April 25, 2024

LETHAL INJECTIONS INHUMANE, SAYS STUDY

Although 37 American states use lethal injections to execute prisoners, they also expect the process to be relatively painless. But a controversial new study contends that the three-drug cocktail which is currently used can cause a slow and painful death. Some prisoners apparently suffocate while they are conscious and unable to move. They may even feel as if they were on fire. The study, in the online journal PLoS Medicine, was based on the logs of the executions of 40 prisoners in North Carolina since 1984 and about a dozen in California, supplemented by incomplete information from Florida and Virginia. The journal’s editors have called for the abolition of the death penalty: “There is no humane way of forcibly killing someone.”

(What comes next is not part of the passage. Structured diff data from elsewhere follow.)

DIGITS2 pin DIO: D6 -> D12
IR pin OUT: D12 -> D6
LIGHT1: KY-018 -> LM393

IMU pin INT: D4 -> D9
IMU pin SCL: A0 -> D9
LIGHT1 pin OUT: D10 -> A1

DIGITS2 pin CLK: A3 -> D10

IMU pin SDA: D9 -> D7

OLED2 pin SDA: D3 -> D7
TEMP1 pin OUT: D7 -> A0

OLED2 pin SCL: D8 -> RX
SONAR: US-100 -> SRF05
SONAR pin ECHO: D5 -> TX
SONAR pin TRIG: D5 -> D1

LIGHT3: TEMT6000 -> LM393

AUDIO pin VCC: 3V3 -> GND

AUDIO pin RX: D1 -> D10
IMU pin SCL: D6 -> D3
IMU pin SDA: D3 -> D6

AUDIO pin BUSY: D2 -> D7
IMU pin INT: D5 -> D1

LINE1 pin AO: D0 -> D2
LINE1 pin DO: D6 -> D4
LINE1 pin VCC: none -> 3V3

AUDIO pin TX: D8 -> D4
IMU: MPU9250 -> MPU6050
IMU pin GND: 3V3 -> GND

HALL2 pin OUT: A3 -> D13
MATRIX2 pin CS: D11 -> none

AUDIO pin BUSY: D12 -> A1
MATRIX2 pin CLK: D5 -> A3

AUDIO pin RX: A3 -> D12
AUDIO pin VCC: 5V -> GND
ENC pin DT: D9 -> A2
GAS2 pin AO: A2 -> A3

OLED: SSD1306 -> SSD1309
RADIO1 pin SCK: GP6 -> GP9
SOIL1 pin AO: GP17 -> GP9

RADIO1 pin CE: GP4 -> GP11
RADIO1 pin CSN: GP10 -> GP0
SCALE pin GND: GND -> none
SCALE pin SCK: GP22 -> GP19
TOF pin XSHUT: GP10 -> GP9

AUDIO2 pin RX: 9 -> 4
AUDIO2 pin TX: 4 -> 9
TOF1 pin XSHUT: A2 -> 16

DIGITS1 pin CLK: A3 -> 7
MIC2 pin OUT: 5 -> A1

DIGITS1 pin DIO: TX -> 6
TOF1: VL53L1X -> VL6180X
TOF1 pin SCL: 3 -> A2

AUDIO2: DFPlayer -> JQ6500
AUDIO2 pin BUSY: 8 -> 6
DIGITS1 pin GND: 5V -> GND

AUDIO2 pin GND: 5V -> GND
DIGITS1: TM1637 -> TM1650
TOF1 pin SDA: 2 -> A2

The problem seems to be that “one-size-fits-all” injections of anaesthetic do not take into account the prisoner’s weight. Some received too little and in some cases the anaesthetic wore off before the execution was complete. But since none of the patients are available for questioning about what they felt, it is difficult to gather incontrovertible evidence. The methodology of a 2005 study by the same authors was criticised. In any case, supporters of the death penalty may not care too much. A prosecuting attorney in Indiana, where an execution is to take place on Friday, told the Washington Post: “It doesn’t matter a whole lot to me that someone may have felt some pain before they were administered poison as a method of execution.”